The final Hierarch came forward — taller, cloaked in veils, its brand larger than the others. When it spoke, it was not with a voice, but with judgment.
"You were meant to fall."
"I did," Kael replied. "And I got back up."
They met in a final clash that shook the hall. Reality bent. Voices screamed. Time warped.
But Kael didn't waver.
With one last strike — a surge of everything he had endured — he broke the brand, shattered the echo, and the final Hierarch collapsed into glass.
Silence followed.
Not emptiness — but peace.
The Crownless stood tall, their eyes clear, their pain acknowledged. They bowed, not in worship, but in recognition.

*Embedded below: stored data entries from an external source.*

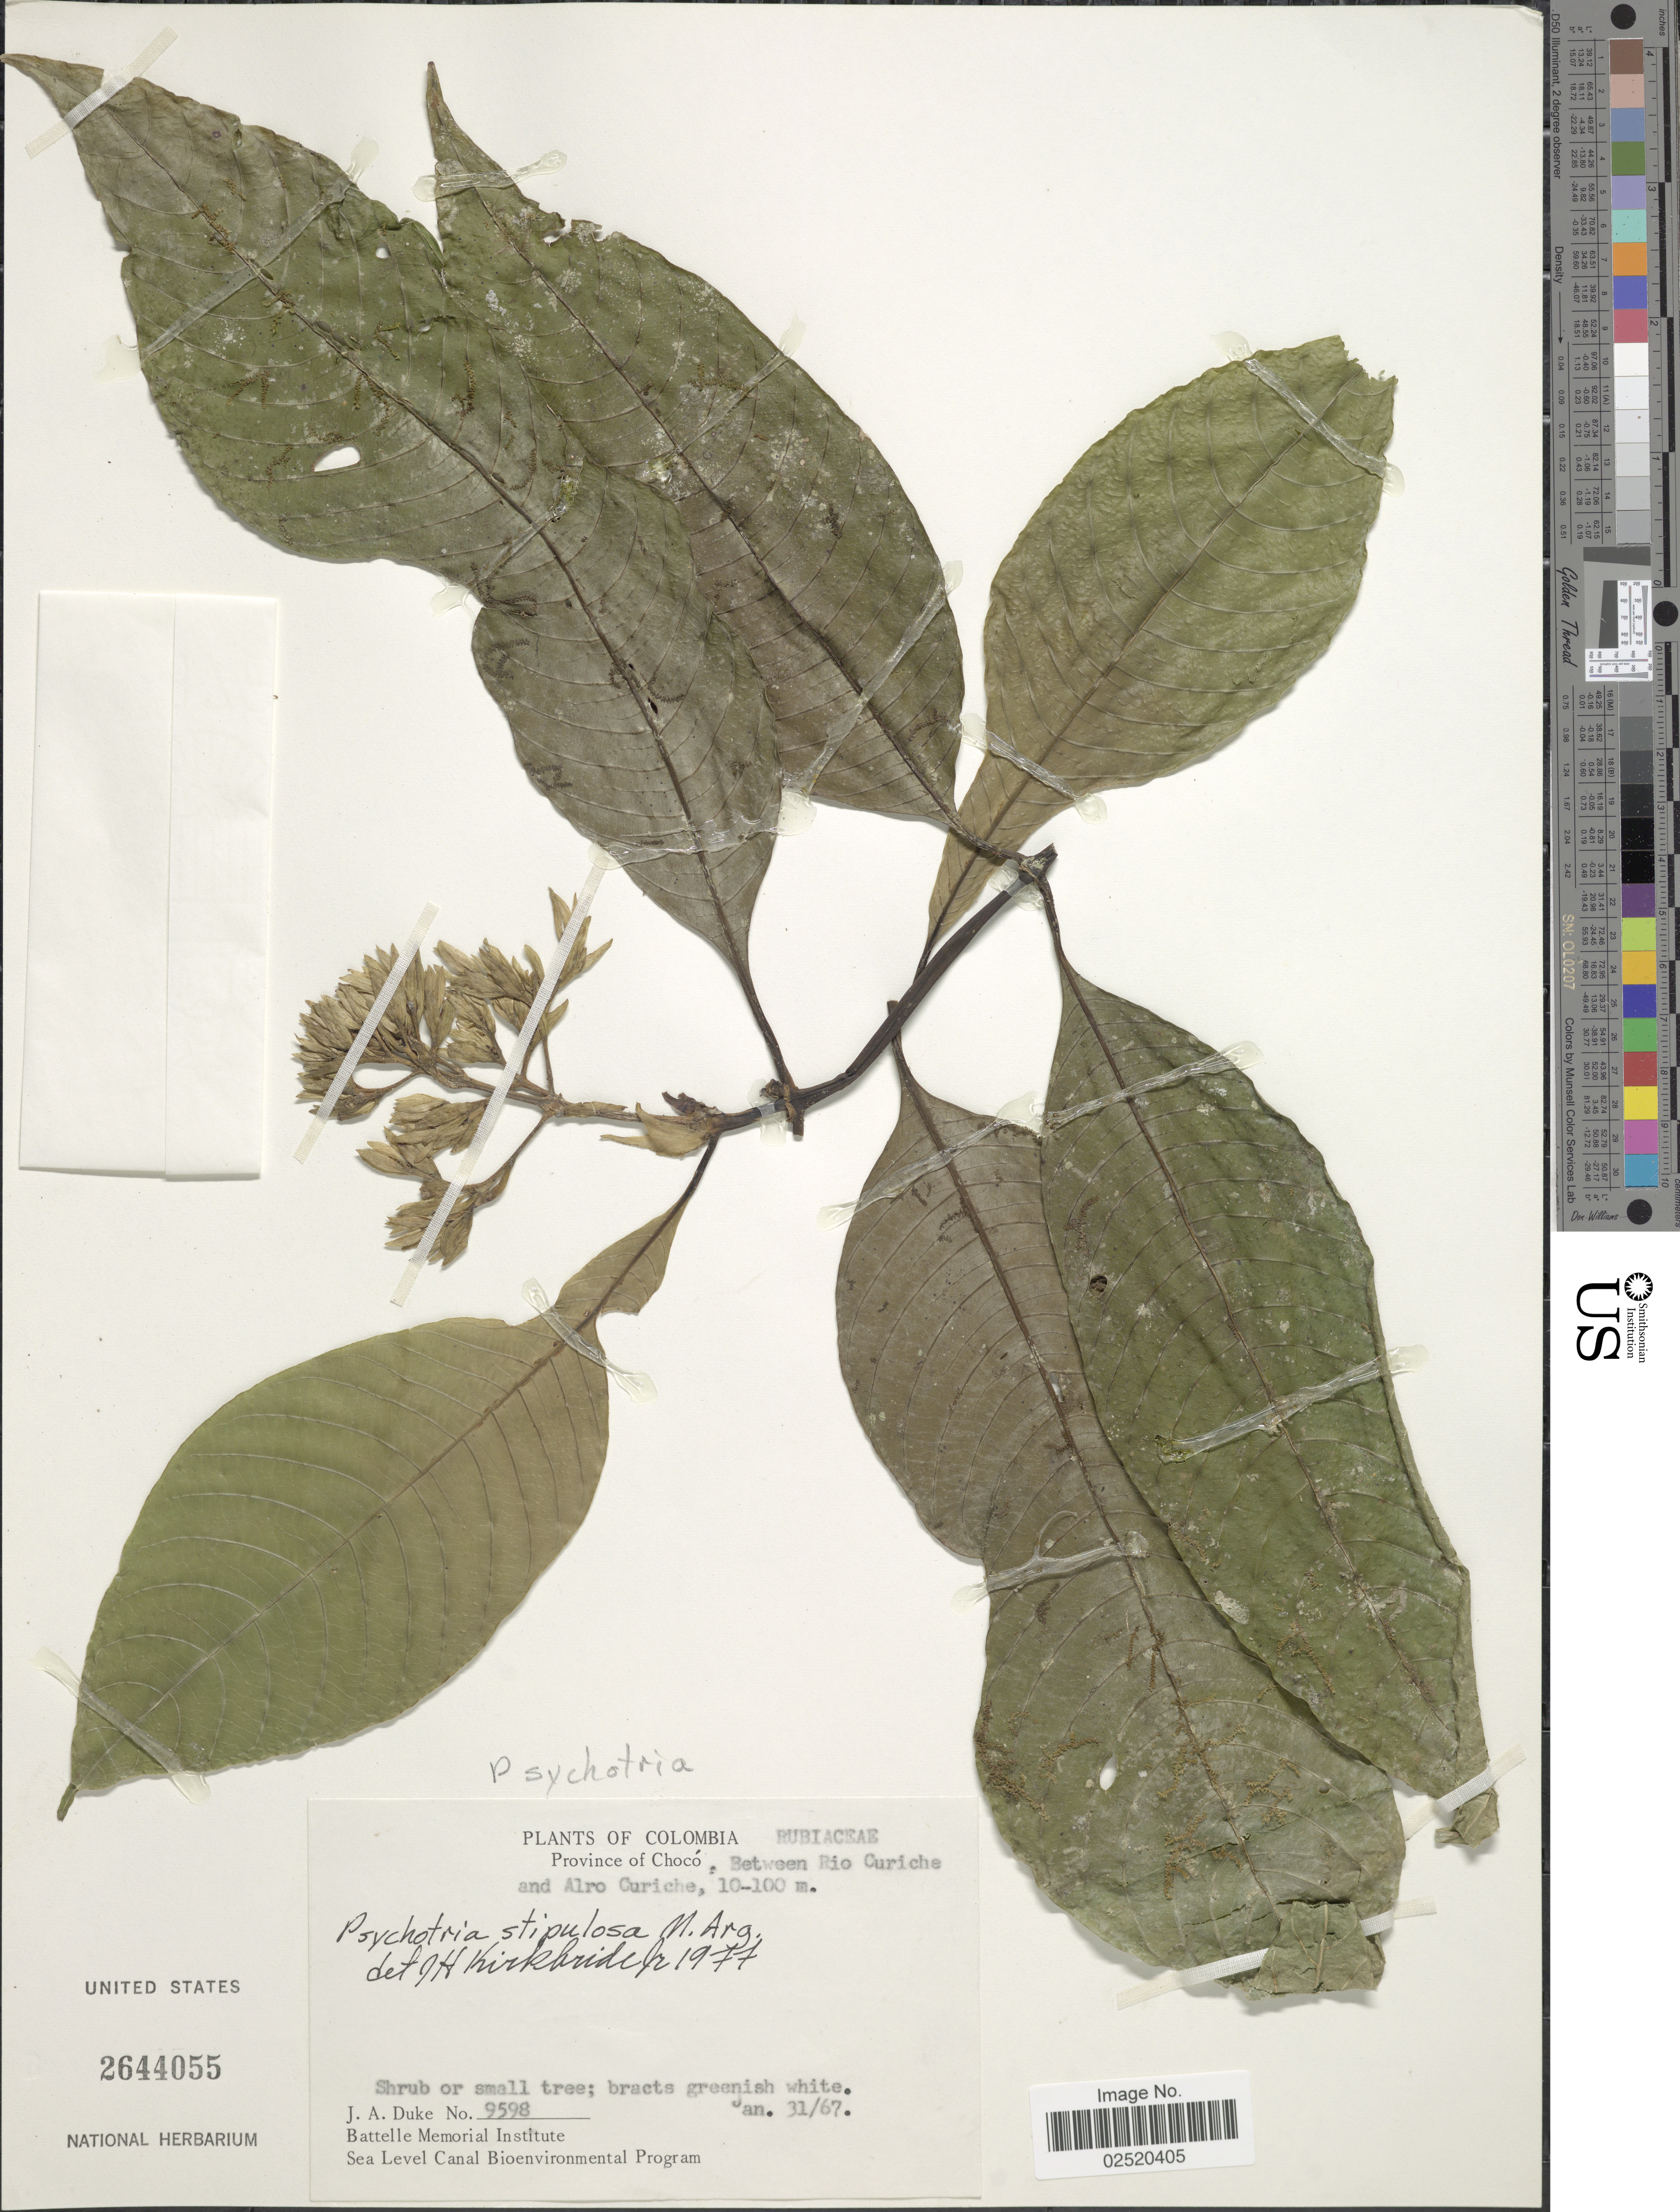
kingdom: Plantae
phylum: Tracheophyta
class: Magnoliopsida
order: Gentianales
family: Rubiaceae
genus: Psychotria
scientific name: Psychotria stipulosa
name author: Müll. Arg.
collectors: J. A. Duke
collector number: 9598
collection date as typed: Transcribed d/m/y: 31/1/67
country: Colombia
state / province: Chocó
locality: Between Rio Curiche and Alro Curiche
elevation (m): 10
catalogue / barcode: US 2644055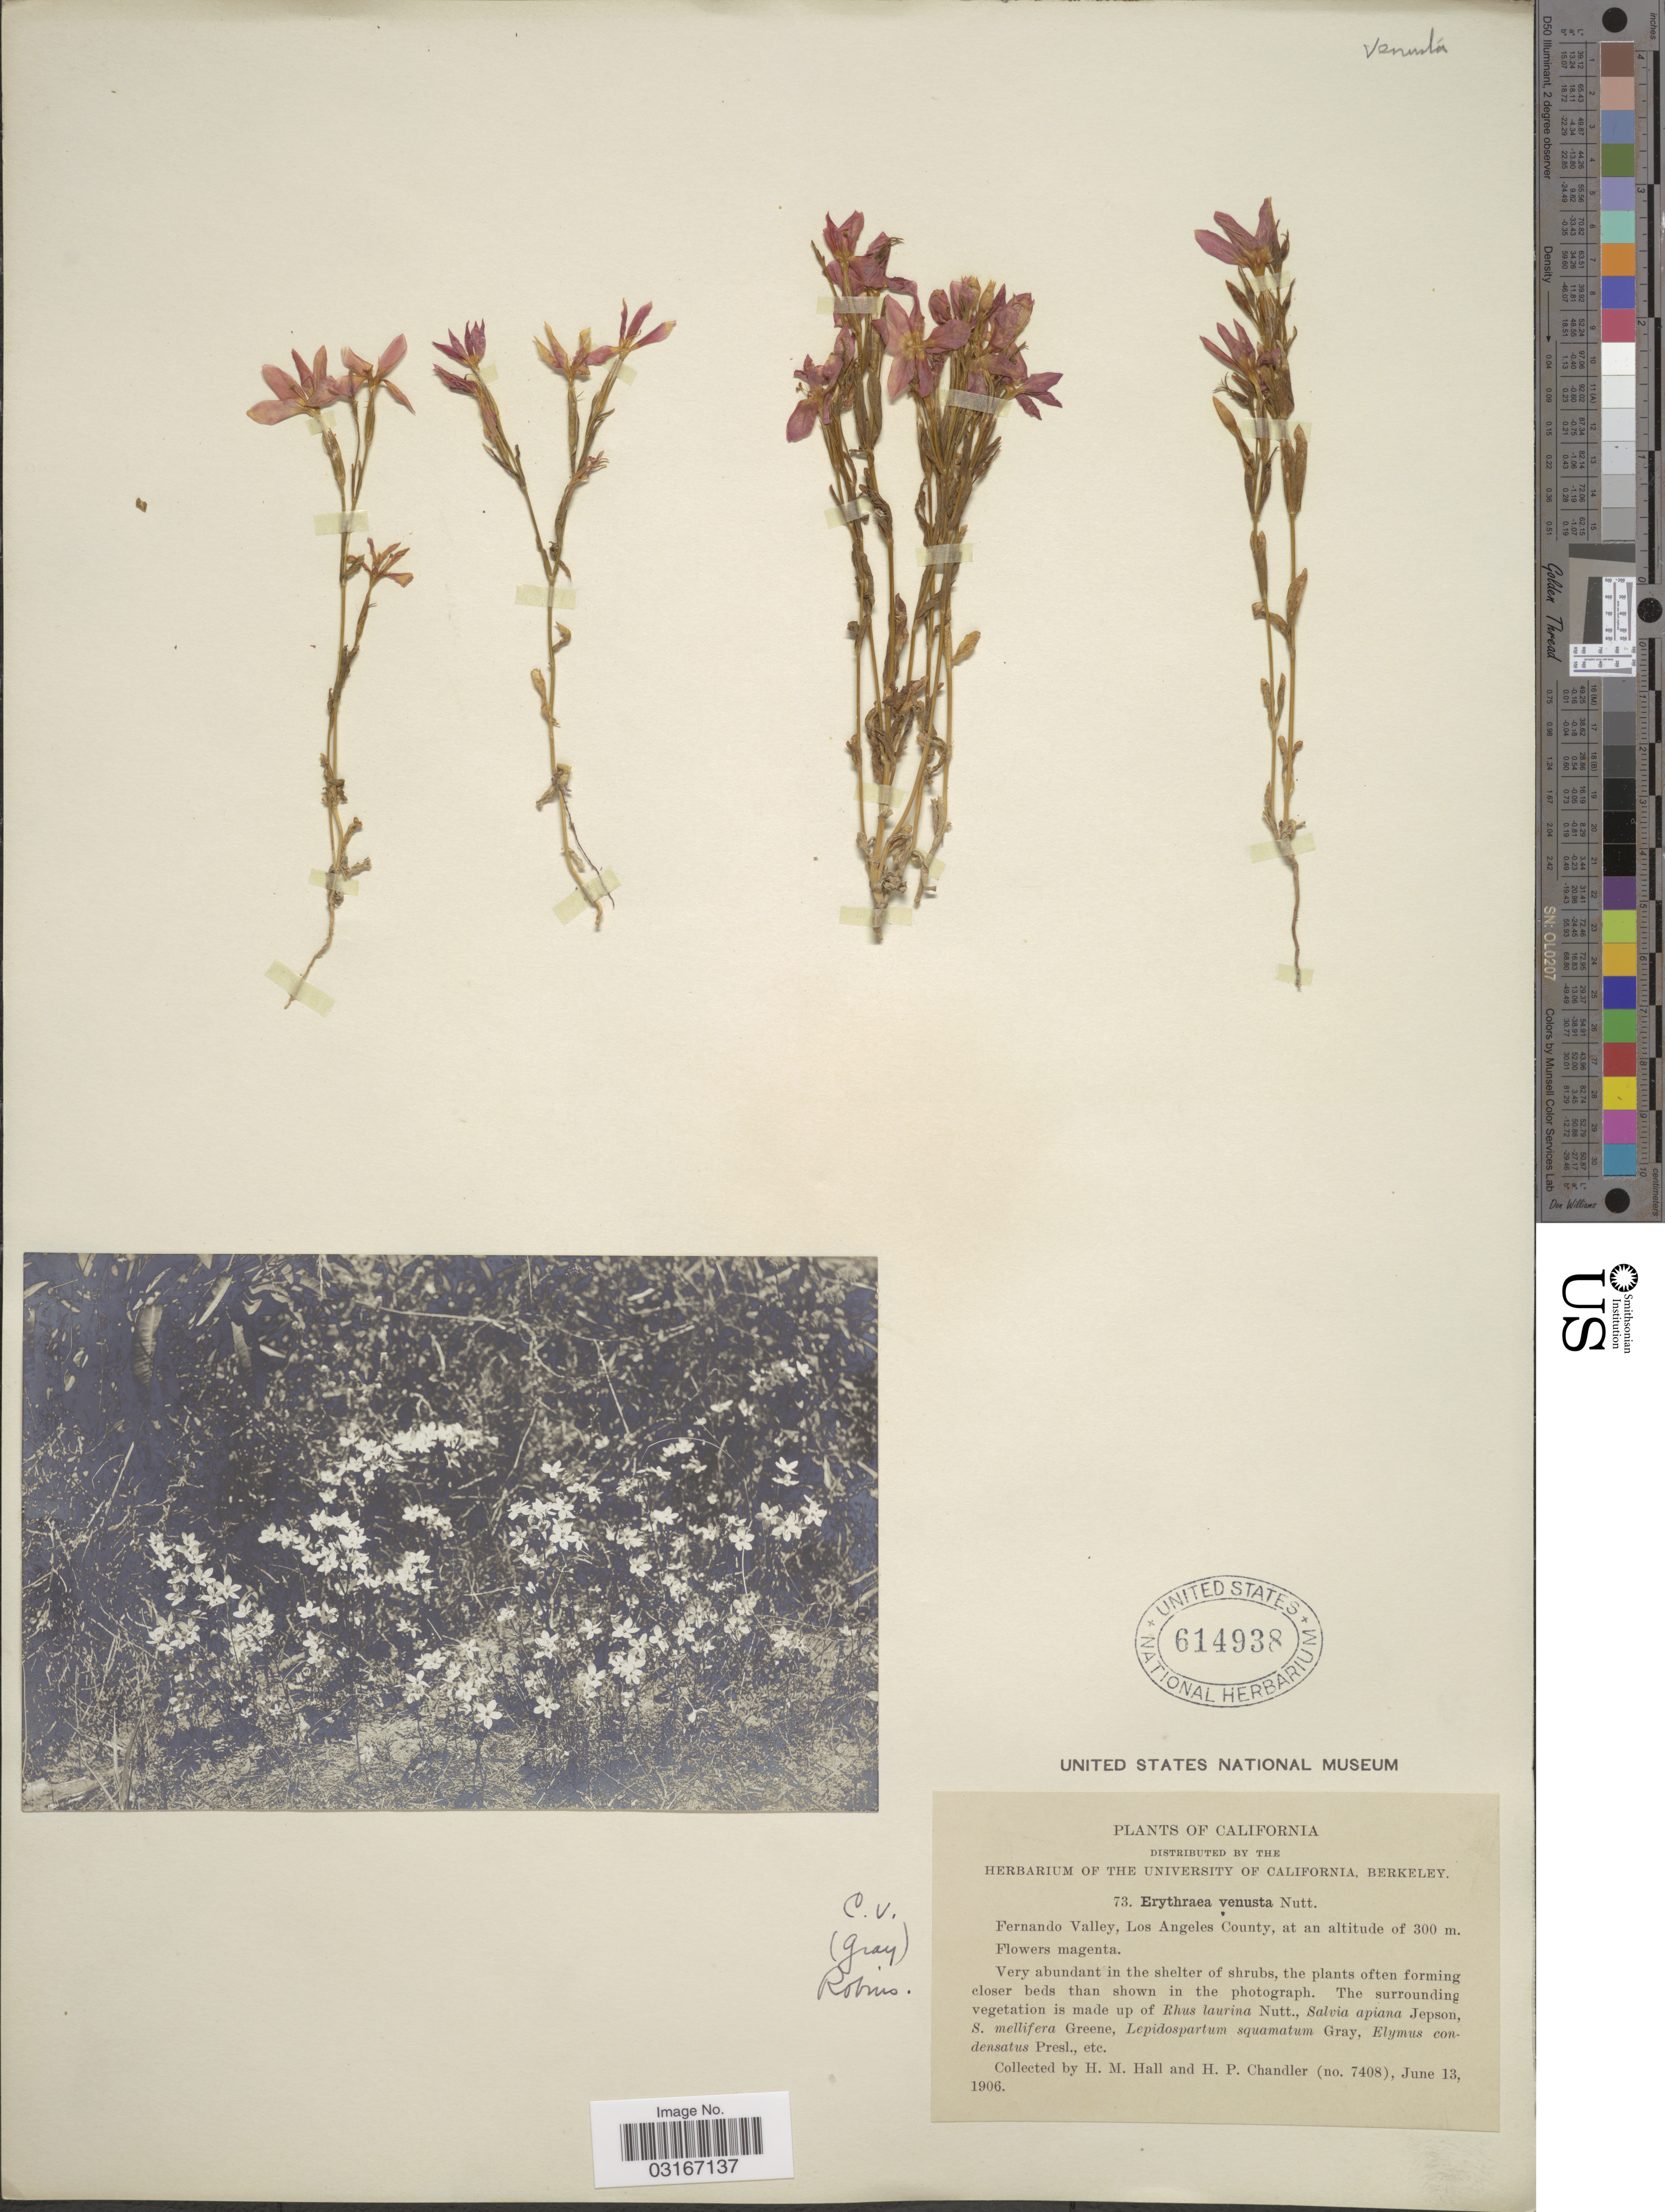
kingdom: Plantae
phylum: Tracheophyta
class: Magnoliopsida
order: Gentianales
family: Gentianaceae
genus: Centaurium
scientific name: Centaurium venustum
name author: (A. Gray) B.L. Rob.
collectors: H. M. Hall & H. Chandler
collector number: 7408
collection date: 1906-06-13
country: United States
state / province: California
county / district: Los Angeles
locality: Fernando Valley, Los Angeles County.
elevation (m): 300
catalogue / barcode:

"You are not whole," said the boy. "But you are real. And that's what we always needed."
Kael nodded, exhausted, but resolute. "No one else will be forgotten. Not again."
The hall began to fade, the Bastion dissolving into golden motes.
As they stepped through the exit that materialized, Erisen lingered behind.
"Did you know them?" Kael asked.
Erisen's smile was distant. "I still do."